"If the day comes when the two-state solution collapses, and [Israel] face[s] a South African-style struggle for equal voting rights (also for the Palestinians in the territories), then, as soon as that happens, the State of Israel is finished.
The Jewish organizations, which were [Israel's] power base in America, will be the first to come out against [Israel], because they will say they cannot support a state that does not support democracy and equal voting rights for all its residents."
Some "left-wing" Israeli?
Check-out who told Israel's Haaretz that Two states or Israel is done.
And apropo checkout my “Two Peoples, Two States": The Israeli-Palestinian conflict has only one solution.
Unfortunately, it's getting close to midnight and I don't see that happening any time soon. More about the Annapolis meeting in my next post. Bottom Line: Photo-op. Instead take the road to Damascus. And according to the IHT that could happen. And this is from Thursday's Washington Post:
Defense Minister Ehud Barak and the Israeli defense establishment are more enthusiastic about reviving talks with Syria, U.S. officials and former envoys said. Barak "sees the strategic advantage vis-a-vis Iran and dealing with a government that can deliver, in contrast to the Palestinian Authority, which can't," said Martin S. Indyk, a former ambassador to Israel who now heads the Brookings Institution's Saban Center for Middle East Policy.Olmert has exchanged messages with the Syrian government of President Bashar al-Assad over the past three months, including before and after the Sept. 6 Israeli airstrike on what experts say was a site of a nuclear program, Israeli and U.S. officials said.Mmm...I hope with Olmert turning into an "anti-Israel," Barak is not becoming an "anti-American." In any case, it's worth reading my policy analysis calling for diplomatic engagement with Syria.

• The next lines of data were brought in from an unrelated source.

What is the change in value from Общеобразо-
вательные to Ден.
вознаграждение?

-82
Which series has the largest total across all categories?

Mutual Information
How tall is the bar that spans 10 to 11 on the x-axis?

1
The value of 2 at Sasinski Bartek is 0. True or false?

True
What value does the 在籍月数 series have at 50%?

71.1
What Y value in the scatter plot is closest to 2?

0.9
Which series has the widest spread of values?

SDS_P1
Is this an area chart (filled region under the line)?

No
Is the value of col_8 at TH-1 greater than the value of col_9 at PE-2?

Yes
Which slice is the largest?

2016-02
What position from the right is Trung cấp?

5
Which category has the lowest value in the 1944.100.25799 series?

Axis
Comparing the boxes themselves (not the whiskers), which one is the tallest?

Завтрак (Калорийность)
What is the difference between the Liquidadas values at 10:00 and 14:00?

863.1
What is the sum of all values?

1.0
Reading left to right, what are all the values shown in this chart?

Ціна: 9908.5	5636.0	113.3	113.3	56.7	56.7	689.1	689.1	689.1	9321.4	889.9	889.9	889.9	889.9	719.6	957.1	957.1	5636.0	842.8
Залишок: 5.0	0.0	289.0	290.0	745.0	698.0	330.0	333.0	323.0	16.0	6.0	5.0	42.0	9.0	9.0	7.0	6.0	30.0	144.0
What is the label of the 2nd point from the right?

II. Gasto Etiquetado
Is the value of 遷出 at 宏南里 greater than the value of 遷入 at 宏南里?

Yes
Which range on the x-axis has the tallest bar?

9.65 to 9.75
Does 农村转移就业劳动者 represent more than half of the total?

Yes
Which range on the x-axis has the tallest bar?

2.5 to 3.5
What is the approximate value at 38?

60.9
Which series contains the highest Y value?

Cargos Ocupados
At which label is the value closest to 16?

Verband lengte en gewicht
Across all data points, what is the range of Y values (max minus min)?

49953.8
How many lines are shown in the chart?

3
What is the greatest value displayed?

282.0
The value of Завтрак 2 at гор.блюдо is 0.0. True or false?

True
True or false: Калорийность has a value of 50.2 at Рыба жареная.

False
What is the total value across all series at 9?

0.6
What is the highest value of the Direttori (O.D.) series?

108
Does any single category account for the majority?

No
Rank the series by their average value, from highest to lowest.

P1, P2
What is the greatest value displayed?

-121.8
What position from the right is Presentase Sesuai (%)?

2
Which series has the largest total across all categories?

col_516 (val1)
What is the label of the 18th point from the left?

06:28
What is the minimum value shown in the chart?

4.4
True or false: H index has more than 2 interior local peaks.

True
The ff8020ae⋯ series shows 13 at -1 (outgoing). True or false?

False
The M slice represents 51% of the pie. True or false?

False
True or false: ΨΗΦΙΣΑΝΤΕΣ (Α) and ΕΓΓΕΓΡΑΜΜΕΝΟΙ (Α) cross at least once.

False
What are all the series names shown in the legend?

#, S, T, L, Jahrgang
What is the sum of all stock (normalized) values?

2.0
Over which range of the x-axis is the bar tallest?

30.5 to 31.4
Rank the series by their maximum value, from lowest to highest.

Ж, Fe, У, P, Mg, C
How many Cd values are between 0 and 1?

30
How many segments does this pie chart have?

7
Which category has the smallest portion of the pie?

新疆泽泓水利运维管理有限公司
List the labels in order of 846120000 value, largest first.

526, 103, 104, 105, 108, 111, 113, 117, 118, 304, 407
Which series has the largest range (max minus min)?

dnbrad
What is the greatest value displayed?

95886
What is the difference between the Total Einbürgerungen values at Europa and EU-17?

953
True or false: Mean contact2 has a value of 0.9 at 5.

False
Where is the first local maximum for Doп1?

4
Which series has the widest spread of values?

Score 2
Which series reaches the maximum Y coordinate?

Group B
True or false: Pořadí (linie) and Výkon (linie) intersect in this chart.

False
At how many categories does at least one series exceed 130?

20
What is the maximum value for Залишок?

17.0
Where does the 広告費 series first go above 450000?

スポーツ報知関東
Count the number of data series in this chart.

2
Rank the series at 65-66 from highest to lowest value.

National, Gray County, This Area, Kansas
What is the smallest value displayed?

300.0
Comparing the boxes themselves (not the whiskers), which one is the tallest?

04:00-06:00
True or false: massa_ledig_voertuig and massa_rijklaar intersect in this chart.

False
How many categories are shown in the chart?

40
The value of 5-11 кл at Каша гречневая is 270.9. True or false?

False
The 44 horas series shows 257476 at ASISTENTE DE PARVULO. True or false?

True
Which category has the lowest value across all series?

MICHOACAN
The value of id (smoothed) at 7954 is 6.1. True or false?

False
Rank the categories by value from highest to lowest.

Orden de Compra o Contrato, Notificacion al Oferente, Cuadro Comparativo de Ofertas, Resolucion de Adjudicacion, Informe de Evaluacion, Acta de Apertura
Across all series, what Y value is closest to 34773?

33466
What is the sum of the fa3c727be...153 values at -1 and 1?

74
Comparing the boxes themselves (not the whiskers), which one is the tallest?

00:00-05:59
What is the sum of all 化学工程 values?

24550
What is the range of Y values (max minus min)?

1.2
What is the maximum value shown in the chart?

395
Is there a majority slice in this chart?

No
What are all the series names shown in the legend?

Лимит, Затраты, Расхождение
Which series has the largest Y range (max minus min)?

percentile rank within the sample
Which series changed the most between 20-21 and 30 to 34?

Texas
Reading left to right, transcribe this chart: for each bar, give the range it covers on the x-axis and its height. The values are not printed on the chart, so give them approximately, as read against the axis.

The Syrian-Israeli track may be easier to solve than the Israeli-Palestinian dispute, analysts said, because it is limited to one issue: the Golan Heights. The last peace effort, conducted by the Clinton administration in 2000, came within 50 meters of settling control of the territory. "The delicious irony is that a process designed to launch the Palestinian-Israeli track is likely to launch talks between Syria and Israel, and if you had to judge which process would have more chance of success, it'd be the Syrian track," Indyk said.